### Job
Each time a line of the listing holds "leasen", copy that line.

━━━━━━━━━━━━━━━━━━━━

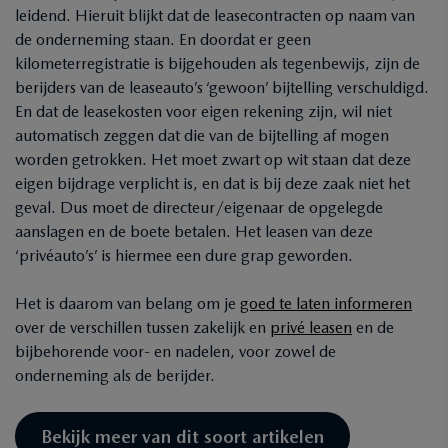
leidend. Hieruit blijkt dat de leasecontracten op naam van
de onderneming staan. En doordat er geen
kilometerregistratie is bijgehouden als tegenbewijs, zijn de
berijders van de leaseauto’s ‘gewoon’ bijtelling verschuldigd.
En dat de leasekosten voor eigen rekening zijn, wil niet
automatisch zeggen dat die van de bijtelling af mogen
worden getrokken. Het moet zwart op wit staan dat deze
eigen bijdrage verplicht is, en dat is bij deze zaak niet het
geval. Dus moet de directeur/eigenaar de opgelegde
aanslagen en de boete betalen. Het leasen van deze
‘privéauto’s’ is hiermee een dure grap geworden.
Het is daarom van belang om je
goed te laten informeren
over de verschillen tussen zakelijk en
privé leasen
en de
bijbehorende voor- en nadelen, voor zowel de
onderneming als de berijder.
Bekijk meer van dit soort artikelen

━━━━━━━━━━━━━━━━━━━━

### Output of the exercise
aanslagen en de boete betalen. Het leasen van deze
privé leasen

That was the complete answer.